"Il rifugio atomico" è un’occasione persa Netflix continua con i suoi buchi nell'acqua
Poche serie originali sono riuscite a radicarsi su Netflix quanto quelle spagnole. Tra queste spicca La casa di carta, diventata un titolo simbolo della piattaforma al punto da generare uno spin-off di successo, Berlino, ora alla sua seconda stagione. Non tutti i tentativi, però, hanno avuto lo stesso impatto: molte produzioni si sono spente rapidamente, mentre altre hanno trovato un seguito inaspettato. È il caso di Élite, capace di rinnovarsi attraverso nuove generazioni di personaggi, o di Olympo, uscita di recente e pur non avendo ancora raggiunto la stessa notorietà, considerata da alcuni persino più interessante. In questo panorama, a contendersi oggi il trono vacante è Il rifugio atomico, ideato da Álex Pina, il creatore de La casa di carta e di Vis a Vis, insieme a Esther Martínez Lobato, con cui aveva già firmato Sky Rojo (2021-2023), sempre per Netflix.
Billionaires' Bunker, a new series from the creators of La Casa de Papel, premieres September 19.

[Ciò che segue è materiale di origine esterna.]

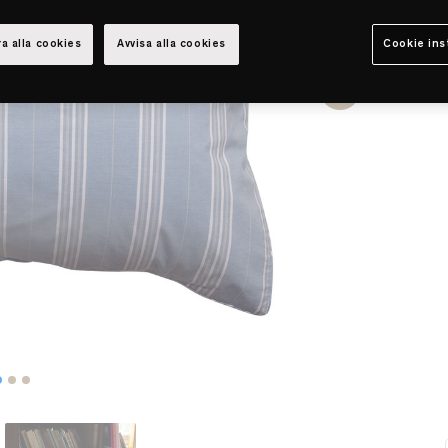
a alla cookies
Avvisa alla cookies
Cookie ins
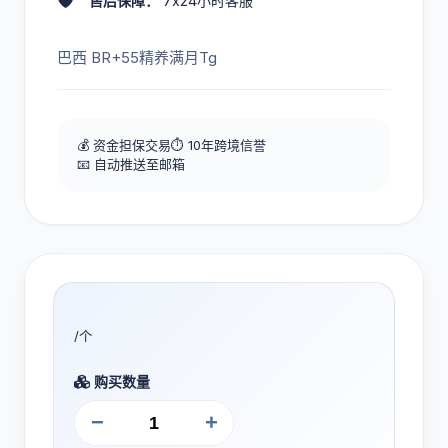
🛡️
售后保障：
7x24小时客服
巴西 BR+55精养满月Tg
💰 资金担保交易
⏱️ 10年跨境信誉
📧 自动推送至邮箱
/个
购买数量
−
+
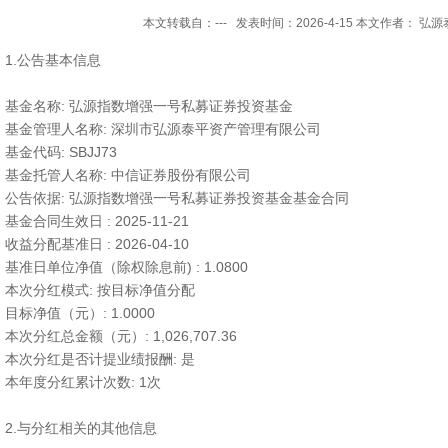
本文转载自：--- 发表时间：2026-4-15 本文作者： 弘
1.公告基本信息
基金名称: 弘源指数增强一号私募证券投资基金
基金管理人名称: 深圳市弘源泰平资产管理有限公司
基金代码: SBJJ73
基金托管人名称: 中信证券股份有限公司
公告依据: 弘源指数增强一号私募证券投资基金基金合同
基金合同生效日 : 2025-11-21
收益分配基准日 : 2026-04-10
基准日单位净值（除权除息前) : 1.0800
本次分红模式: 按目标净值分配
目标净值（元）: 1.0000
本次分红总金额（元）: 1,026,707.36
本次分红是否计提业绩报酬: 是
本年度分红累计次数: 1次
2.与分红相关的其他信息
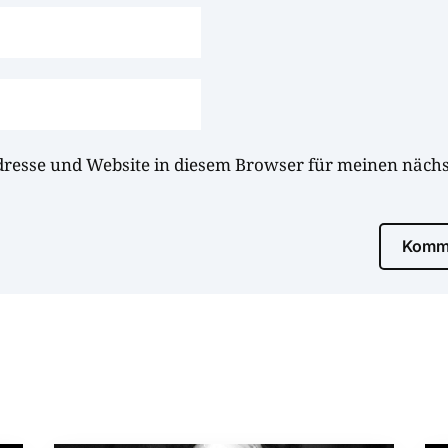
dresse und Website in diesem Browser für meinen näc
Komme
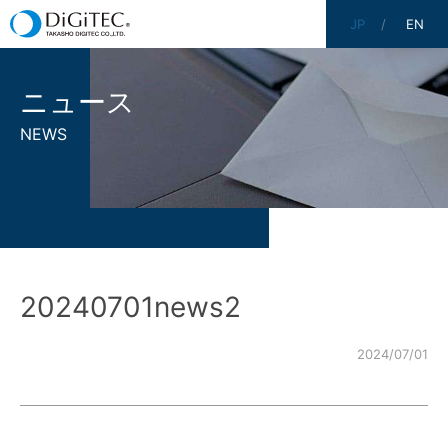
JP
EN
ニュース
NEWS
20240701news2
2024/07/01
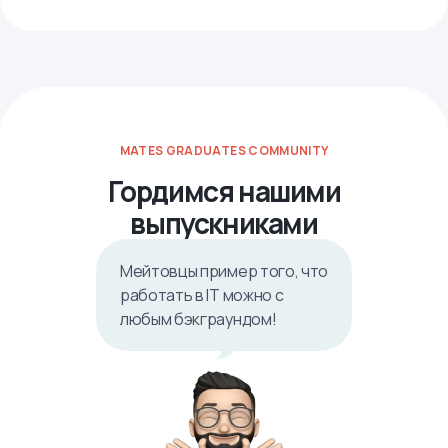
MATES GRADUATES COMMUNITY
Гордимся нашими
выпускниками
Мейтовцы пример того, что
работать в IТ можно с
любым бэкграундом!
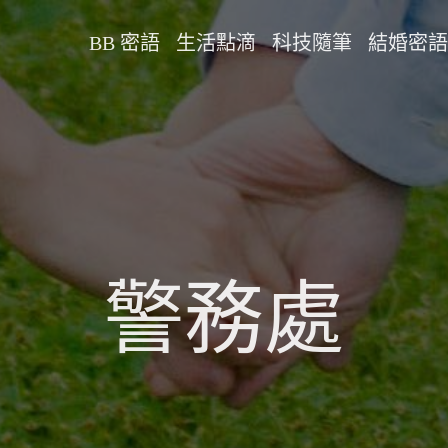
BB 密語
生活點滴
科技隨筆
結婚密語
警務處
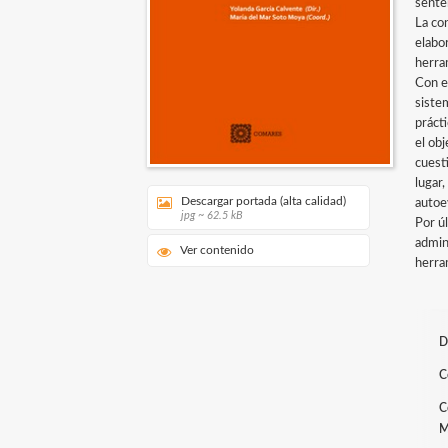
sente
La co
elabo
herra
Con e
sistem
práct
el ob
cuesti
lugar,
Descargar portada (alta calidad)
autoe
jpg ~ 62.5 kB
Por ú
admini
Ver contenido
herra
D
C
C
M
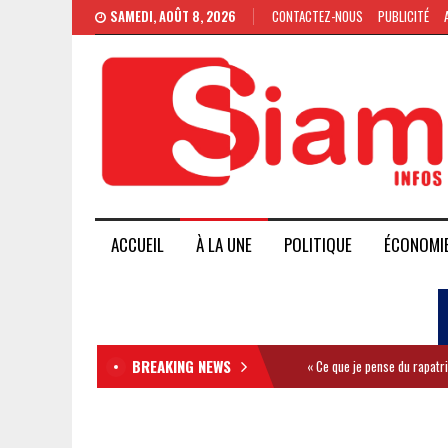
SAMEDI, AOÛT 8, 2026
CONTACTEZ-NOUS
PUBLICITÉ
ACCUEIL
À LA UNE
POLITIQUE
ÉCONOMI
BREAKING NEWS
« Ce que je pense du rapatr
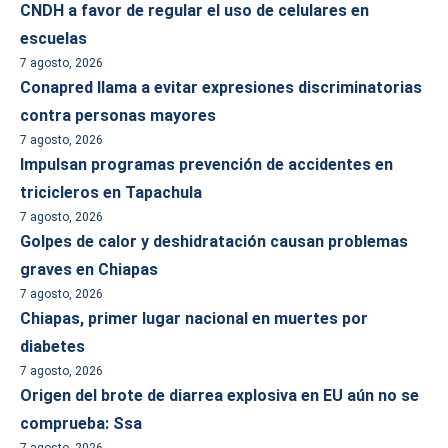
CNDH a favor de regular el uso de celulares en
escuelas
7 agosto, 2026
Conapred llama a evitar expresiones discriminatorias
contra personas mayores
7 agosto, 2026
Impulsan programas prevención de accidentes en
tricicleros en Tapachula
7 agosto, 2026
Golpes de calor y deshidratación causan problemas
graves en Chiapas
7 agosto, 2026
Chiapas, primer lugar nacional en muertes por
diabetes
7 agosto, 2026
Origen del brote de diarrea explosiva en EU aún no se
comprueba: Ssa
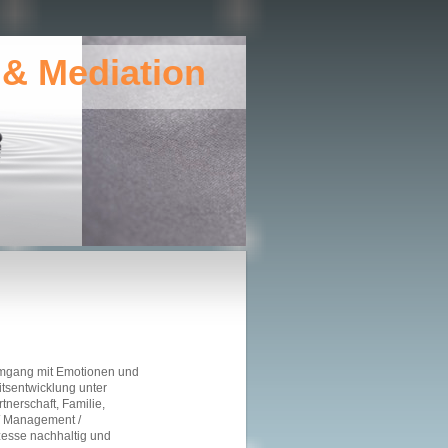
Mediation
Umgang mit Emotionen und
itsentwicklung unter
nerschaft, Familie,
 / Management /
zesse nachhaltig und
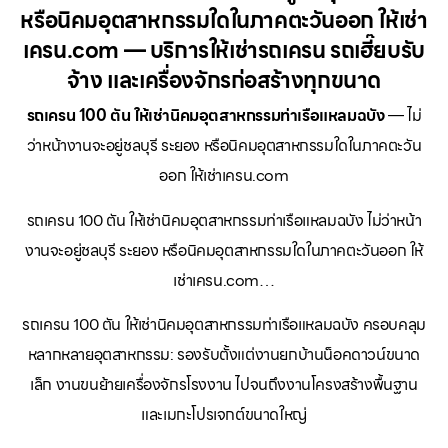
หรือนิคมอุตสาหกรรมใดในภาคตะวันออก ให้เช่า
เครน.com — บริการให้เช่ารถเครน รถเฮี๊ยบรับ
จ้าง และเครื่องจักรก่อสร้างทุกขนาด
รถเครน 100 ตัน ให้เช่านิคมอุตสาหกรรมท่าเรือแหลมฉบัง
— ไม่
ว่าหน้างานจะอยู่ชลบุรี ระยอง หรือนิคมอุตสาหกรรมใดในภาคตะวัน
ออก ให้เช่าเครน.com
รถเครน 100 ตัน ให้เช่านิคมอุตสาหกรรมท่าเรือแหลมฉบัง ไม่ว่าหน้า
งานจะอยู่ชลบุรี ระยอง หรือนิคมอุตสาหกรรมใดในภาคตะวันออก ให้
เช่าเครน.com…
รถเครน 100 ตัน ให้เช่านิคมอุตสาหกรรมท่าเรือแหลมฉบัง ครอบคลุม
หลากหลายอุตสาหกรรม: รองรับตั้งแต่งานยกบ้านน็อคดาวน์ขนาด
เล็ก งานขนย้ายเครื่องจักรโรงงาน ไปจนถึงงานโครงสร้างพื้นฐาน
และเมกะโปรเจกต์ขนาดใหญ่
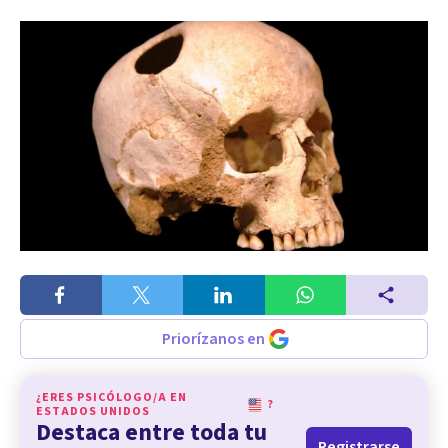
Priorízanos en
¿ERES PSICÓLOGO/A EN
?
ESTADOS UNIDOS
Destaca entre toda tu
Registrarse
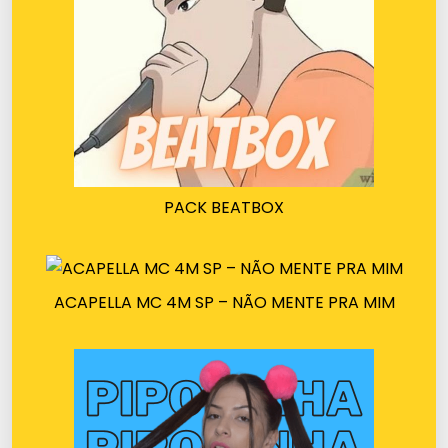
PACK BEATBOX
ACAPELLA MC 4M SP – NÃO MENTE PRA MIM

— Netflix (@netflix) September 2, 2025
A group of billionaires are forced to coexist after locking themselves in a luxury bunker due to the threat of an unprecedented global conflict. pic.twitter.com/tAwi2R6cq6
Ciò che ci si aspettava perciò dallo show era tutto un programma. Intrighi, relazioni torbide, piani complessi da dover sbrogliare. Ma è impossibile non notare, durante la visione dello show, come Pina sia rimasto incastrato negli stessi meccanismi che aveva contribuito ad oliare. Rimanendo fermo, immobile nella messa in moto di un racconto che, per otto puntate, gira solo e stancamente su se stesso, ripercorrendo pattern già sperimentati e, soprattutto, arrivando al grado zero dell’intrattenimento, per nulla stimolante o pungolante per lo spettatore. Tutto è già apparecchiato per il pubblico de Il rifugio atomico, dove ogni scena viene ripetuta un numero abbondante di volte, così come i dialoghi, sia per allungare il brodo visto che si ha una sola idea da dover spremere. Un annientamento cognitivo che riduce lo show a una qualsiasi telenovela generalista.
Alla soglia di un’imminente guerra nucleare, un gruppo di miliardari viene fatto scendere in un bunker segreto e costoso dove trascorrere al sicuro in camere sofisticate e spazi comuni di lusso i momenti più devastanti della terra. Un nascondiglio momentaneo che diventa permanente quando fuori scoppia la terza guerra mondiale, alla quale gli ospiti assistono dai piccoli schermi della gabbia dorata. Dalle premesse de Il rifugio atomico, così contemporaneo se si pensa che siamo ogni giorno sull’orlo del collasso e con protagonisti dei miliardari che sono allo stesso tempo vittime e carnefici, la serie avrebbe potuto svolgere una riflessione avvelenata e analitica, attenta e piccata sulla direzione che ha preso il mondo, coinvolgendo discorsi dalla caduta delle ideologie e degli imperi economici alle disparità di classe fino alla lotta sociale. Invece, ciò che si limita a fare, e che soprattutto desidera, è raccontare di come un gruppo di persone chiuse in un bunker preferiscano parlare di sesso e sentimenti, tradimenti e sciocchezzuole mentre fuori c’è la morte.
idk which billionaires need to hear this but you can't stay in your bunker forever
— The Ghost of Woke Grok (@JEllulz) August 20, 2025
L’impoverimento narrativo e lessicale dello show, i suoi intrecci così complessi ma in realtà di una banalità disarmante, annacquano qualsiasi possibilità di salvezza per lo show, la stessa a cui non sanno come aggrapparsi i protagonisti. E a cui nemmeno interessa visto che sembrano dimenticare nel giro di un episodio che il mondo sopra la loro testa sta bruciando, che ogni cosa è andata in malora e niente sarà più come prima. Che il concetto possa essere che, in fondo, ai ricchi non importa cosa accade a chi perisce al di fuori se loro stanno bene potrebbe essere valido e infinitamente degno di disanima. Ma si capisce presto che non è certo nell’intento de Il rifugio atomico avanzare un’indagine a cui, al suo posto, viene preferito il melodramma più pacchiano. Un carrozzone superficiale e squilibrato. Una serie che dimostra che Netflix ha saputo vitalizzare i propri contenuti originali, ma che ha lasciato in eredità anche tante cose sbagliate.